Domaine de Majas Visits This visit at Domaine de Majas took place in July, 2012. Words by Jules Dressner, photos by Maya Pedersen. The three and half hour drive from Dominique Hauvette's to the incredibly named Caudiès-de-Fenouillèdes was beautiful. Long stretches of roads swerving through the Pyrenees, the sun setting in the distance, casting its orange-red glow on the mountain rock... It made me feel like a good old fashioned city slicker. Well not really, but it was quite breathtaking. Once in the village, we checked into our chambre d'hôte. It's run by a Dutch couple, and the guy's name was Jan (pronounced Yan). On top of managing the chambre d'hôte, his main gig involves
organizing Harley Davidson tours of the region. Tom Lubbe would later go on to say that he looked like a character from the movie Labyrinth, although I'm pretty sure (because of Jan's long, whitish-blond hair) he meant David Bowie. We arrived around 10pm, and were worried nothing would be open to eat. Fortunately, the Roussillon functions on pseudo Spanish time, so people were just starting to have dinner. We ate pizzas at the local bar/cafe thing, which was playing 90's rock videos the whole time. Maya "Mayhem" Pedersen and I were very amused hearing the Smashing Pumpkins' Bullet with Butterfly Wings: I always thought that song was called Rat in a Cage. Bullet With Butterfly Wings? What kind of a stupid, pretentious name is that? P.S: Next time you bump into me, ask me to tell you my friend's story about meeting Billy Corgan and him being a huge asshole. We then rocked out to the infinitely better Stupid Girl by Garbage. Returning to our rooms, Maya discovered that there was no soap in the bathrooms. Thinking they had forgotten, I asked Jan if he could bring me some the next morning. What follows is a paraphrased re-telling of the conversation. -Hey, you forgot to give us soap in the bathrooms. -Soap? What do you mean? You didn't bring any? -No. -But everyone brings their own soap to a chambre d'hôte. -I've never stayed anywhere I had to pay for where I wasn't provided at least a little bar of soap.
-Normally, people bring their own soap. -Can you get me some or not? - Um, okay, wait a second... He then went to his house and brought back some liquid hand soap. Not the best shower I've ever taken... Anyway, fast forward to breakfast, where weird and inappropriately loud electronic-ambient-nordic-chant-enya ripoff music was playing, and Jan decided to show us a picture DVD of him on various Harley Davidson tours. The whole experience was completely surreal. After breakfast, Tom Lubbe came to pick us up and it was time to finally meet Agnės and Alain Carrėre! After importing their last three vintages, it was about time! Alain is a very tall, dark skinned man of Spanish origin, born and raised in Caudiès. Agnès is originally from Paris, and unfortunately we barely got to see her since her sister -who she only sees twice a year- was visiting. They both are very kind, grateful people, which is humbling considering all the tough times the estate has been through. The first parcel we visited consists mostly of Carignan on schist.

ACTIVITY 1:
For each statement about the Domaine de Majas account, answer yes or no, and quote the exact words that decide it: (a) The drive from Dominique Hauvette's to Caudiès-de-Fenouillèdes took three and a half hours. (b) Alain was born in Paris. (c) Jan brought back a bar of soap.
ACTIVITY 2:
Carry on the Domaine de Majas account, starting after its final sentence.

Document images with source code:

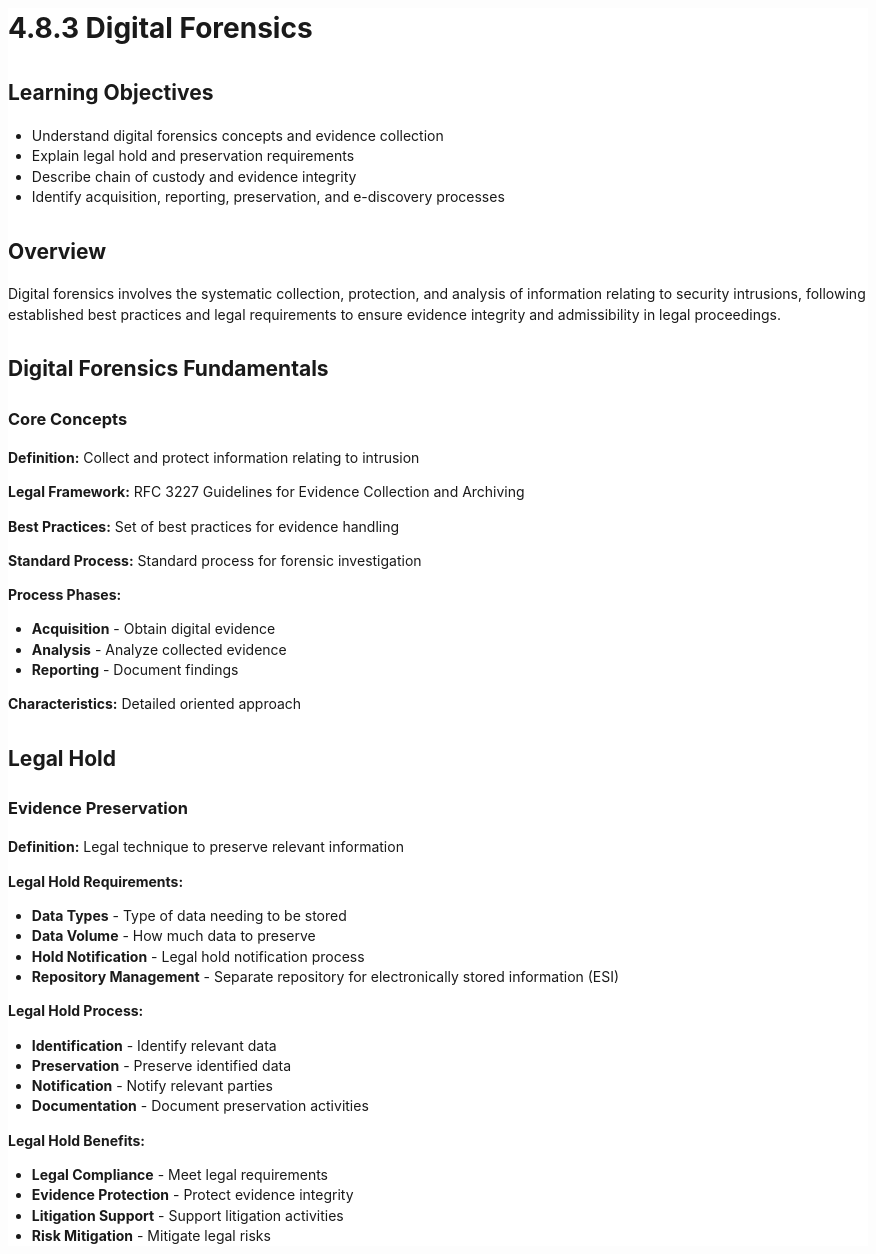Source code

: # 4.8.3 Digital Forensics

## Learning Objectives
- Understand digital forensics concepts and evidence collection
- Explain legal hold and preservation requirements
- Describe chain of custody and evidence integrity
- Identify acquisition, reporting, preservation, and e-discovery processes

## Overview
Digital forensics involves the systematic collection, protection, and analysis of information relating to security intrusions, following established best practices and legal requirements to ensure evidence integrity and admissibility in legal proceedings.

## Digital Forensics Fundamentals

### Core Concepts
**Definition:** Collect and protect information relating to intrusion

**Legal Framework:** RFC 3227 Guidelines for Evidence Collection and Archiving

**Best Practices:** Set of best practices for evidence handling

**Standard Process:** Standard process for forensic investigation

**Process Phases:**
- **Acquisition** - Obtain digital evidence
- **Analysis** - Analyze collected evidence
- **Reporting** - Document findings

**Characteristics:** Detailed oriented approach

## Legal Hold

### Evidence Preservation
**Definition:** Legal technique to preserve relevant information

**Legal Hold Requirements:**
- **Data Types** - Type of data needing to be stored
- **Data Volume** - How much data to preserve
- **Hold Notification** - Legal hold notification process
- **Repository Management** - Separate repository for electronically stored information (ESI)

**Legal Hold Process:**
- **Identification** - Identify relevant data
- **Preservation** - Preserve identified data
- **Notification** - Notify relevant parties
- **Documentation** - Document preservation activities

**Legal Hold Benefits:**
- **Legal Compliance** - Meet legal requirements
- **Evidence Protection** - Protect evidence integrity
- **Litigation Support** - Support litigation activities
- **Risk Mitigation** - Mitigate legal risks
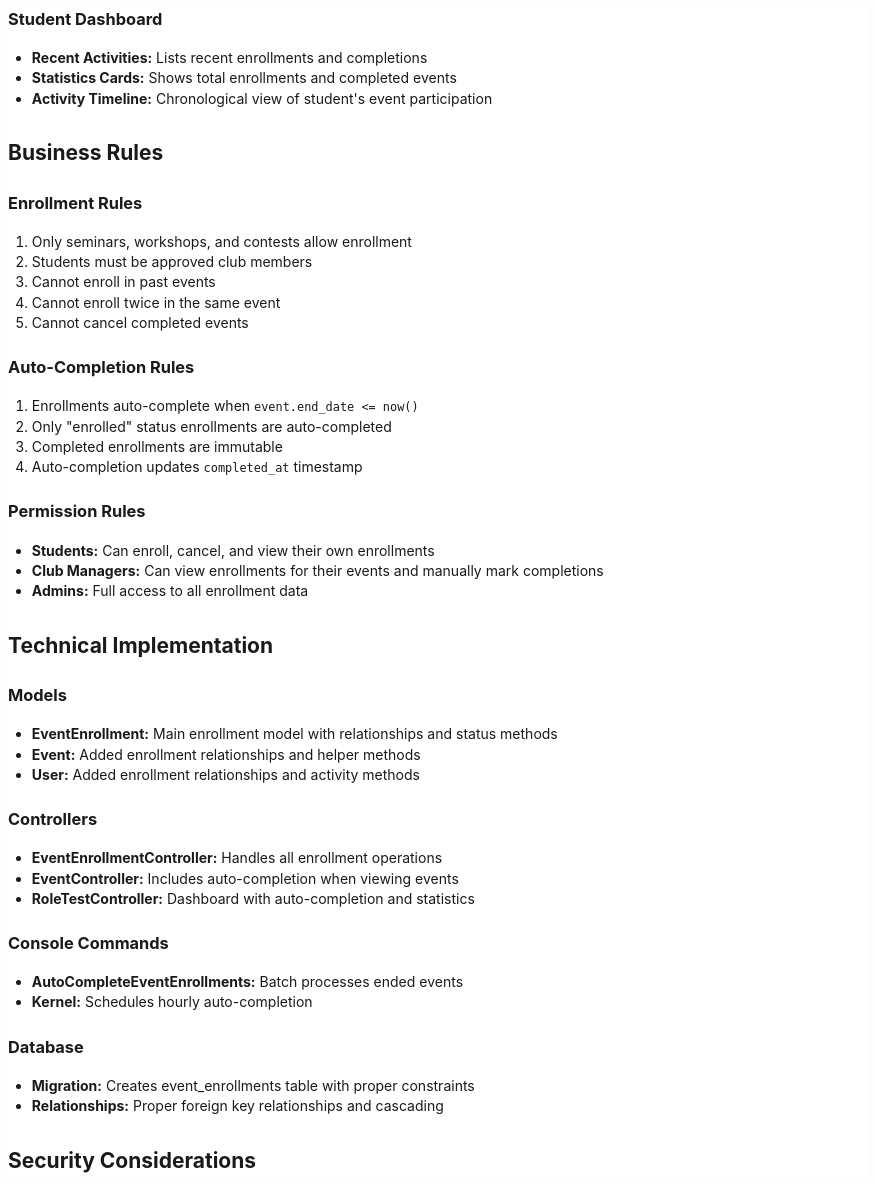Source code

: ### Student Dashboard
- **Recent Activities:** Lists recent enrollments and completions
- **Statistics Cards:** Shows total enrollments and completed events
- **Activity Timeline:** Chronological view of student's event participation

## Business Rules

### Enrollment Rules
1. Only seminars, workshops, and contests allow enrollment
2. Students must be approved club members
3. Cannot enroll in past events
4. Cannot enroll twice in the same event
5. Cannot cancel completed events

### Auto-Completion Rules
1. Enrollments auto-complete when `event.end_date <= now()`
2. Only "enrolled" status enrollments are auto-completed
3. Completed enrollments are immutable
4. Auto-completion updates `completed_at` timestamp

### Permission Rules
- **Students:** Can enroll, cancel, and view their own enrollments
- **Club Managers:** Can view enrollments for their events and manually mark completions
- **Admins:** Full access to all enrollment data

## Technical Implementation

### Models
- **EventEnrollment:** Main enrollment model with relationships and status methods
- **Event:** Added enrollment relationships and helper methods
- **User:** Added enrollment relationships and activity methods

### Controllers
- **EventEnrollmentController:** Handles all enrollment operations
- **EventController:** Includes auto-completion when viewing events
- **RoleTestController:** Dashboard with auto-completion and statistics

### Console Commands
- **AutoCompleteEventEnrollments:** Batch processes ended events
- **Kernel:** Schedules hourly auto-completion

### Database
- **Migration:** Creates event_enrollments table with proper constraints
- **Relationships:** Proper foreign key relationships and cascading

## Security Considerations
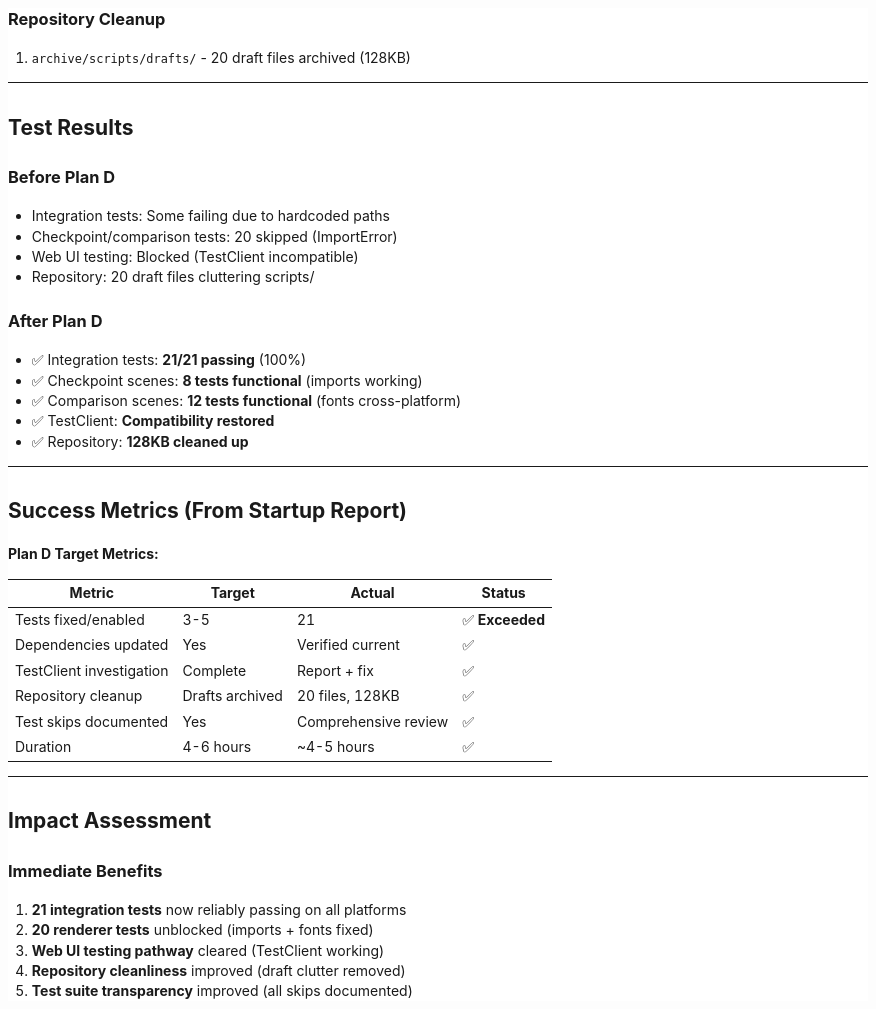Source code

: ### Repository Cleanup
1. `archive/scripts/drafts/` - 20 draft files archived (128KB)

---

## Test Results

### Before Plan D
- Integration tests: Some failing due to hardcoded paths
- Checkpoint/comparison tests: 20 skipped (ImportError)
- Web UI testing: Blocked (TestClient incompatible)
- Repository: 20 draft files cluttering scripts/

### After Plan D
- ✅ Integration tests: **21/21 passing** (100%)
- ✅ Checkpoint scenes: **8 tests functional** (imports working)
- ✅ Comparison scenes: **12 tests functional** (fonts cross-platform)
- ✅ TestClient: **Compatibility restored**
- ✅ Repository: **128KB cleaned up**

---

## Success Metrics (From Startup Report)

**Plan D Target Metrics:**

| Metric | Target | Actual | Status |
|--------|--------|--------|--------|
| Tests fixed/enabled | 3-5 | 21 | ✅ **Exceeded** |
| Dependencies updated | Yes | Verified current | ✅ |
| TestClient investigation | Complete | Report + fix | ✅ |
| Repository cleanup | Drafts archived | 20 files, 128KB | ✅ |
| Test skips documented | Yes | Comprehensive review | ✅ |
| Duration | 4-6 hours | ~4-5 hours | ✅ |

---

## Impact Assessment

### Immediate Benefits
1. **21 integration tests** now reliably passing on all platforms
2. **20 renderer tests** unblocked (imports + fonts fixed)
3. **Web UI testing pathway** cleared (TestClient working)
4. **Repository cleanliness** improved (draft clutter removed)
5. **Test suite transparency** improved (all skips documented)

WRITTEN ANSWER 1:
(a) Yes: "The three and half hour drive from Dominique Hauvette's to the incredibly named Caudiès-de-Fenouillèdes was beautiful."
(b) No: "Alain is a very tall, dark skinned man of Spanish origin, born and raised in Caudiès."
(c) No: "He then went to his house and brought back some liquid hand soap."

WRITTEN ANSWER 2:
Caudiès-de-Fenouillèdes (man I love that name) is the limit of grape growing in this part of the Roussillon. After that, you have to travel 50km to Limoux. It's also the only vineyard site in the Roussillon classed as "mountainous." The highest site is the Clos Ségas at 420m, which produces a
field blend that's "always a surprise". The vines are spread over 5 hectares and were planted by Alain's great-grandparents. They are between 120 and 130 years old!!!! Looking around, I spotted a lot of abandoned vineyard sites on nearby slopes and hills. But here and there, you notice little patches of vines, and Alain says these have all been replanted in the last 15 years: "Vines used to be on the hills, but people ripped them out to replant in the plains. Now they're back in the hills again!" Next up, a 5 hectare parcel of 80-90 year old vines. Many grapes are grown in this area, mostly of Carignan, Grenache and Syrah.
Alain has no problems with his neighbors: either the vines are in isolated clos, or -seeing how well Alain's vines were doing- they started working organically themselves.
"It's incredible how much it's changed local viticulture in just a few years." pointed out Tom. Since Alain started working organically, over 70 neighboring hectares have been converted! After our visit of the vines, it was cellar time. The highlight is this half circle of large concrete tanks in the far corner.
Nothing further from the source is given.